Another comment of the !addisp command is that many of the switches it announces to support simply don't work. Make additional configuration directly in the MySQL table instead.

To additionally restrict all other IP:s from accessing the hub, the simplest way I found was to use !banrange and specify all ranges outside the permitted one. In the above case this would be

!banrange 0.0.0.0-193.10.191.255 Outside allowed IP range.
!banrange 193.10.191.255-193.11.0.0 Outside allowed IP range.

The trailing message is shown when someone outside the allowed range tries to connect.

An interesting (and undocumented?) feature is that registered users override the IP bans, from some testing I've done (class 1 and upwards). This was usable for me, but might be unwanted for others.
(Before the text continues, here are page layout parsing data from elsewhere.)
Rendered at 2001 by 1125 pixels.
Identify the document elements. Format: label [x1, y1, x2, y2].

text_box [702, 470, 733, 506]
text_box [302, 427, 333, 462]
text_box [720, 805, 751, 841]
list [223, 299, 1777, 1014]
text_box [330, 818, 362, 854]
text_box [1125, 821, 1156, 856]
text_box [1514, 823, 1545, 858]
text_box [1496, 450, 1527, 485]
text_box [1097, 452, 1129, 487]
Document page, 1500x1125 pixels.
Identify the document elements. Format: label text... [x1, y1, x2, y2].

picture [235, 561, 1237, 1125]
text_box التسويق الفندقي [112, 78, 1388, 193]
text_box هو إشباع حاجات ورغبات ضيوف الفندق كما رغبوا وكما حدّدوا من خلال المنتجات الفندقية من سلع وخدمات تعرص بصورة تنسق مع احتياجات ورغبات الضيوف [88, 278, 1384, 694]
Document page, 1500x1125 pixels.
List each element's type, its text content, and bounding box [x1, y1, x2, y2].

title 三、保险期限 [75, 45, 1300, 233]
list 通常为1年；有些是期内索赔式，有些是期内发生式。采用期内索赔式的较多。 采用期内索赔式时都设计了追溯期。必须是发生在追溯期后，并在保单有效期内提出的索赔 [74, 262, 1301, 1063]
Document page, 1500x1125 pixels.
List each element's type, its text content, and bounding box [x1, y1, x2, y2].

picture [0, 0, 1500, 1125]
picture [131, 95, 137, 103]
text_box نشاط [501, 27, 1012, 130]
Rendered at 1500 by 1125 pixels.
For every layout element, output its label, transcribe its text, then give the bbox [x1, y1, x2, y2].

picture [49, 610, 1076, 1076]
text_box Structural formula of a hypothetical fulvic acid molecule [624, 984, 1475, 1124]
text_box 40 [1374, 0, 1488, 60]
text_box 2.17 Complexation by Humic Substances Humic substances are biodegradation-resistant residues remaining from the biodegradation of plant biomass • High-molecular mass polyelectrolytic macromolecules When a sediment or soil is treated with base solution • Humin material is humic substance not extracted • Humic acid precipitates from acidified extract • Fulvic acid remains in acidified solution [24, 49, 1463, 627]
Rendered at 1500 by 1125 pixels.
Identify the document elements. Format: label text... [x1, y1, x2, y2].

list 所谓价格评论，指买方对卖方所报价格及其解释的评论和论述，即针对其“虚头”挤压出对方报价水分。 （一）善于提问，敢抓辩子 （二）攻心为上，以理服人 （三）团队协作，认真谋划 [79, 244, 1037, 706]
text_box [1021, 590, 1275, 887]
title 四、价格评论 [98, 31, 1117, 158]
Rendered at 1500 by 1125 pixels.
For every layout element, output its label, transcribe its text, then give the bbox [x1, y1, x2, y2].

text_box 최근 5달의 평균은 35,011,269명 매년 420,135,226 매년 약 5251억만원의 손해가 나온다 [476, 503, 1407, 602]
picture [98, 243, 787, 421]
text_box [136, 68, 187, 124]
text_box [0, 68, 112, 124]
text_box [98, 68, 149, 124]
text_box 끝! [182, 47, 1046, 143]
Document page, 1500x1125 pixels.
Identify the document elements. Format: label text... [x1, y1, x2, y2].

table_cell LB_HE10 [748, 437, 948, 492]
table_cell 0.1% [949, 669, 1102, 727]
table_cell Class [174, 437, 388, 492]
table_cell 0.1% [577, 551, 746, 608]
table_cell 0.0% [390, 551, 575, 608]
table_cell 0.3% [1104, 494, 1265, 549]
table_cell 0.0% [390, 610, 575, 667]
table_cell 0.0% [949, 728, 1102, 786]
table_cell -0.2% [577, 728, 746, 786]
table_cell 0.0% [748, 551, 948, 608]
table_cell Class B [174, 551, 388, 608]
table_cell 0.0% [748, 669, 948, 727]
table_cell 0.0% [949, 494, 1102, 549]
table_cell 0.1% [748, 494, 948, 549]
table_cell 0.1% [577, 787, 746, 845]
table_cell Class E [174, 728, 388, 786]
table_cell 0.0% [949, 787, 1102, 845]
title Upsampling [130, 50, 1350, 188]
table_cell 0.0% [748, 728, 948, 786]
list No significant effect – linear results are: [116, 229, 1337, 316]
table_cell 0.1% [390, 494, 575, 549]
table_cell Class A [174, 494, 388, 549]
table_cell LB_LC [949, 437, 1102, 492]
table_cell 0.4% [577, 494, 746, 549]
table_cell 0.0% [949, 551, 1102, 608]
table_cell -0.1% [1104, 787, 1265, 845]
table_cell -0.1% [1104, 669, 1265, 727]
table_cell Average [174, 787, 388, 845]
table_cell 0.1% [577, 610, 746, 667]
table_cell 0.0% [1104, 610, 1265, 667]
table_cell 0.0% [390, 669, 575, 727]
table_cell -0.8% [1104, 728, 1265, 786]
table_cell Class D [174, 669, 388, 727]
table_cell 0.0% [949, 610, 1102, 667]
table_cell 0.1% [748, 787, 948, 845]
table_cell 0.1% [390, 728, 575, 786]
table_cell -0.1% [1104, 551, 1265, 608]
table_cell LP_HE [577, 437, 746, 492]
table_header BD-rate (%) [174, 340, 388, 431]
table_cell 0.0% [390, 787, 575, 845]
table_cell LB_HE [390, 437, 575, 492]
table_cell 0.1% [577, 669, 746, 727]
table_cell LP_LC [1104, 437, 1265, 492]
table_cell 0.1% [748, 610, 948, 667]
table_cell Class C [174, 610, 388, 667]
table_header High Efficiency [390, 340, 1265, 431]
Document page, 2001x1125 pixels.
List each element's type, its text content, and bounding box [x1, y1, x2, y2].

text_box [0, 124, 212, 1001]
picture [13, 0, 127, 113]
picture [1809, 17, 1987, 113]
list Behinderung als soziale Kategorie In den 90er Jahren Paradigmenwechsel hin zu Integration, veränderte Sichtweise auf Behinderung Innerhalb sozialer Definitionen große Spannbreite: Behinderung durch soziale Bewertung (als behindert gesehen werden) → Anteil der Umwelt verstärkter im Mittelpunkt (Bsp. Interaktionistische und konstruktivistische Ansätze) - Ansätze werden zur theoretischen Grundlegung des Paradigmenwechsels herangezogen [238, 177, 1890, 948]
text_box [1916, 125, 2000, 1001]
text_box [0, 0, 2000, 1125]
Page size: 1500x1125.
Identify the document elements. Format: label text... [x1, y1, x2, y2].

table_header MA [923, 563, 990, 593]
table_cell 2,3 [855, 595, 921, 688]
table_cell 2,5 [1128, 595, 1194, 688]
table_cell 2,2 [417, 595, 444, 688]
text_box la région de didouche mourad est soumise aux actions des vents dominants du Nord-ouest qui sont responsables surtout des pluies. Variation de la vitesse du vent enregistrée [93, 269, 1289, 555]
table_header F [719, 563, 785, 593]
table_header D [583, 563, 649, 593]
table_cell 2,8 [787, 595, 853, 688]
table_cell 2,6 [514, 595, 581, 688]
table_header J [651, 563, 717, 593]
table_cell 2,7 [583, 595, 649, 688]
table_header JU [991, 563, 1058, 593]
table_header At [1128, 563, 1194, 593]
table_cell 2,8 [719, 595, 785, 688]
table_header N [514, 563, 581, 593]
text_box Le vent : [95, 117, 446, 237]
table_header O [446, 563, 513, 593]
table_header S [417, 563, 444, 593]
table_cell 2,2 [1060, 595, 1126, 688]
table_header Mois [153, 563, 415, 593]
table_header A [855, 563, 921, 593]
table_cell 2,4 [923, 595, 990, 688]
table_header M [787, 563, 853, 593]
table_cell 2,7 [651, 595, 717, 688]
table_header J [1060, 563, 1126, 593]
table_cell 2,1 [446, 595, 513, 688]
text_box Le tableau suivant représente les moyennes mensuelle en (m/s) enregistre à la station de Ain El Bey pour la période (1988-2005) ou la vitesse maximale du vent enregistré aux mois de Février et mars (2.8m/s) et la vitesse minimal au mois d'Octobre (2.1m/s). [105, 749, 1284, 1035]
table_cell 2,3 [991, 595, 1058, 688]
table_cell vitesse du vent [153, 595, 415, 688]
This was just an example of the idea, in practice you might want to allow the private ranges (10.0.0.0/8, 172.16.0.0/12, 192.168.0.0/16).

Connect from within a LAN

It is tricky to connect to the hub from with a client within the hub's LAN and be able to connect to external computers. The hub will relay the clients' IP addresses for their initial communication, and if the client connected through LAN, the hub will relay the local client's internal IP address, which is not to much use for the external client.

This has to be solved on the hub side, for vulnerability reasons in letting clients report arbitrary external IP numbers. To do this, the LAN user must be a registered user, whereafter their external IP should be defined with the (also quite completely undocumented) alternate_ip setting:

!regset [RY]dapub alternate_ip 123.45.67.89

This in practice also binds this registered user to this particular external IP. This could probably be used as a feature.

Where is the documentation?

Relevant question. On the official VerliHub page, information is very much lacking. There was a more extensive wiki documentation online in the past, but it seems to have been lost in ~2006 and not been recreated. Enter: the Wayback Machine! Here you will find the VerliHub Wiki as of 2006-09-01.

Documentation is not the project's forte, and neither is spelling or consistency regarding variable/command naming. When the hub is up and running, it is very lean and stable, though. Direct Connect is no longer the hippest protocol cat in the club, so alternatives are not aplenty.